В Павловске я впервые увидел военных вблизи. Рядом с нашим имением находились казармы кавалергардского полка, куда я должен был впоследствии вступить. Очень скоро я научился различать воинские звания и правильно отдавать честь. Мама вспоминала, что я салютовал кавалергардам, когда мой дядя, полковник Георг Менгден, вел сине-бело-золотой полк из казарм на парад. Позже в Севастополе (там во время Первой мировой войны служил мой отец) я тоже по-военному браво приветствовал войска, а они отдавали мне честь в ответ, видимо приняв меня в матросском костюмчике за цесаревича.
Севастополь был лишь одним из мест службы отца во время войны, другие я плохо помню. Знаю, что он занимался дипломатической работой в Севастополе, Рени[8], Бухаресте. Мы постоянно переезжали с места на место в специальных поездах со слугами, в памяти встает успокаивающий стук колес. При себе у нас было штук двадцать дорожных сундуков, мамины собаки (борзые Тристан и Изольда, а потом пудели), и за нашими передвижениями уследить было не легче, чем за перемещениями войск.
Брат Игорь родился в Севастополе в 1915 году. Судьба подарила ему роскошные кудри и жизнерадостный характер. С самого начала мы были полной противоположностью друг другу, в семье нас так и звали: Jean qui rit и Jean qui pleure (Жан, который смеется, и Жан, который плачет)[9]. Родители хотели, чтобы брат стал дипломатом. Мы с ним всегда были рьяными соперниками и лучшими друзьями.
Мои ранние воспоминания связаны с бесконечными переездами. Помню, как мы пересекали ночью на тройке замерзший Ботнический залив из Финляндии в Швецию. Бежали ли мы от революции? Не думаю. Скорее всего, ехали в Копенгаген к отцу северным путем, минуя театр военных действий в Европе. Зима, ночь; мама, Жижи (брат Игорь) и я укутаны в меха. Помню запахи меха и лошадей и маленькие светящиеся огоньки в отдалении. Мама сказала, что это глаза волков. Она почему-то казалась испуганной.
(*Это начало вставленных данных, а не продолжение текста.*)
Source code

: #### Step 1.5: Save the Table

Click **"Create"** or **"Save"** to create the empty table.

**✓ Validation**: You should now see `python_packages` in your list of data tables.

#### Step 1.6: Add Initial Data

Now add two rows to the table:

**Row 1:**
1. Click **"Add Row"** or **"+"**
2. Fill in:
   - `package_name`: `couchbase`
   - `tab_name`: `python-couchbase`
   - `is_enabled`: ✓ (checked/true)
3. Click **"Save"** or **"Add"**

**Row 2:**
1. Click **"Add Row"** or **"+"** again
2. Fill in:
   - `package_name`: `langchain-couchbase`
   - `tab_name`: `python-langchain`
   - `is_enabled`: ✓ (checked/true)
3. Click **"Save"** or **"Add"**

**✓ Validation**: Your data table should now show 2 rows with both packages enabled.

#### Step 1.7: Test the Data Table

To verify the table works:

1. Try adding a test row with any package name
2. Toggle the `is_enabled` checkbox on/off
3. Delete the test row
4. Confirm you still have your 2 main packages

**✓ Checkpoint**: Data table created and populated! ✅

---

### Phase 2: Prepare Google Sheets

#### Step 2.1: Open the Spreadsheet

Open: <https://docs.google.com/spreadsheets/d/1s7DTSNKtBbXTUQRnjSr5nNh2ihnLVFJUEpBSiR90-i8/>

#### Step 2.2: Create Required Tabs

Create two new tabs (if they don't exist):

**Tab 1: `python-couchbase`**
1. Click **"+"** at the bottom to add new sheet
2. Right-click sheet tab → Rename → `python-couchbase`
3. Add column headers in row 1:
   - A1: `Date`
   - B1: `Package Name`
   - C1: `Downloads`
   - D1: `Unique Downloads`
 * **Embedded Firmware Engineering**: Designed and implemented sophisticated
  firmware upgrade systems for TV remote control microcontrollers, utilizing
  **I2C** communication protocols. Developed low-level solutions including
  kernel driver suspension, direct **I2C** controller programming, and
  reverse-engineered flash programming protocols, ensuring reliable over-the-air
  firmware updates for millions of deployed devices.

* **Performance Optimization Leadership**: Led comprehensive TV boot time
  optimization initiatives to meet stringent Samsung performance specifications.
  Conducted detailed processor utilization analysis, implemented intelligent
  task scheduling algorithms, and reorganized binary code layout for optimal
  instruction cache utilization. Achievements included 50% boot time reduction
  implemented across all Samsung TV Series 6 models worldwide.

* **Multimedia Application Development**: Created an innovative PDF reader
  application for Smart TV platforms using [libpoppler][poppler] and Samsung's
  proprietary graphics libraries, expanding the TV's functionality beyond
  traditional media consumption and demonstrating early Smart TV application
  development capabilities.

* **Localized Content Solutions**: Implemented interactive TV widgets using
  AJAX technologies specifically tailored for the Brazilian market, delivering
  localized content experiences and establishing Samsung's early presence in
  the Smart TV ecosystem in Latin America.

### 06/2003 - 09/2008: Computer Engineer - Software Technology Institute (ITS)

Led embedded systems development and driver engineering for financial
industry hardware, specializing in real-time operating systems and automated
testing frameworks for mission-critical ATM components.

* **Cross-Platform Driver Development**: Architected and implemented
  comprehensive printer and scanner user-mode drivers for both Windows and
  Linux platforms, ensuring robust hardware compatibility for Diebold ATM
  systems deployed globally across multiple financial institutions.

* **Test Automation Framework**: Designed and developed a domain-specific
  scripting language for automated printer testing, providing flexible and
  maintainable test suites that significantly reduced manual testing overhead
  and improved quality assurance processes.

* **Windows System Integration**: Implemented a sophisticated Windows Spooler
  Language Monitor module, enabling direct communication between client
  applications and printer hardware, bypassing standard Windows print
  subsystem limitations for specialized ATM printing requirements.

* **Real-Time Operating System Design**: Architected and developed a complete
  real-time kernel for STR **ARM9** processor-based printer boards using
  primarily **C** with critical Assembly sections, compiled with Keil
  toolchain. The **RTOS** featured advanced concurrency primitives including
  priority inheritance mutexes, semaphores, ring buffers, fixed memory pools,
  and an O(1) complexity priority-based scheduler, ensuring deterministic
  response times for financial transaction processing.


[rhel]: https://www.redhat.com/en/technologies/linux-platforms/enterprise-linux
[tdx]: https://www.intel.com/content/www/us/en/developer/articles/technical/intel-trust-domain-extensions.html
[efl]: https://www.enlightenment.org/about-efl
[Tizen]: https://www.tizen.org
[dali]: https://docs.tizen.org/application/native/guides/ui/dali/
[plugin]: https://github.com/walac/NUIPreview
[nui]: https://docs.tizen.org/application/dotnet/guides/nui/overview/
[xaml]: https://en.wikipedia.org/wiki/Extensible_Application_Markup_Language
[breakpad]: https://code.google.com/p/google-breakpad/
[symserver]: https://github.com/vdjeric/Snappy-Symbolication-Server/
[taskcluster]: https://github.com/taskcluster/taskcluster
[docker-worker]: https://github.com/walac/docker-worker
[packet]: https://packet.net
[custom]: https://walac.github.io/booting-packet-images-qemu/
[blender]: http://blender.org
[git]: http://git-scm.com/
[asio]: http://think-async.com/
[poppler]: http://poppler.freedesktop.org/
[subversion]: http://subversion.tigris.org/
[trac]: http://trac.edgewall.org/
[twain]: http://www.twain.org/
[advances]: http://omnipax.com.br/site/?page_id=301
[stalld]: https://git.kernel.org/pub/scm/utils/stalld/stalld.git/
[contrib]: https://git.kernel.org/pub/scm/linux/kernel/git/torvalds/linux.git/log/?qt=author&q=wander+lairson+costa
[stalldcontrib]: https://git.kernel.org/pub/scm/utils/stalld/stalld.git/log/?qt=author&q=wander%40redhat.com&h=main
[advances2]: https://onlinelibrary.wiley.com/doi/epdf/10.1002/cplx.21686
Когда на рассвете мы приехали в Швецию, она все повторяла: «Как же повезло, как нам повезло!»
Помню я и как матросы из Кронштадта застрелили моего кузена Юрия. Кронштадтское восстание произошло в июне 1917 года[10]. Оно ознаменовало начало русской революции, после того как царская армия потерпела поражение в битвах при Кёнигсберге и Танненберге[11], где Гинденбург[12] уложил миллион русских. Русские войска вернулись домой. Первым, после обещанной амнистии, восстал флот, разделившись на белых и красных. Всех флотских офицеров, оставшихся верными присяге, застрелили.
Не знаю, почему в это время наша семья оказалась в Павловске, ведь нам следовало находиться в Копенгагене. Возможно, мы вернулись, опасаясь за безопасность бабушки Евгении Евгеньевны, поскольку она вместе с сестрой отца осталась в России оберегать семейное имущество. Но мы там были, и я помню восставших матросов, которые ворвались в наш парк, когда мы собирались спуститься к чаю. В ужасе я наблюдал из окна, как к матросам вышел мой кузен. Юрию тогда было семнадцать, на нем был бутылочно-зеленый мундир Пажеского корпуса. Из-за мундира все и произошло, матросы убивали всех, кто был в него одет. Они отвели Юрия на задний двор и застрелили, как собаку. Я не видел его тела, но это событие глубоко меня потрясло.
Обрывочные копенгагенские воспоминания сплетаются в единое целое: там была Нина, там, в пробуждающемся сознании, рождалось ощущение, что все потеряно. Моего дядю, Георга Менгдена, убили его же солдаты. Помню смятение, слезы, споры – мать с отцом спорили постоянно. «Я должен вернуться, – говорил отец. – Если я не пойду сражаться, значит, я не мужчина. Это бесчестье. Мы должны спасти Россию от большевиков».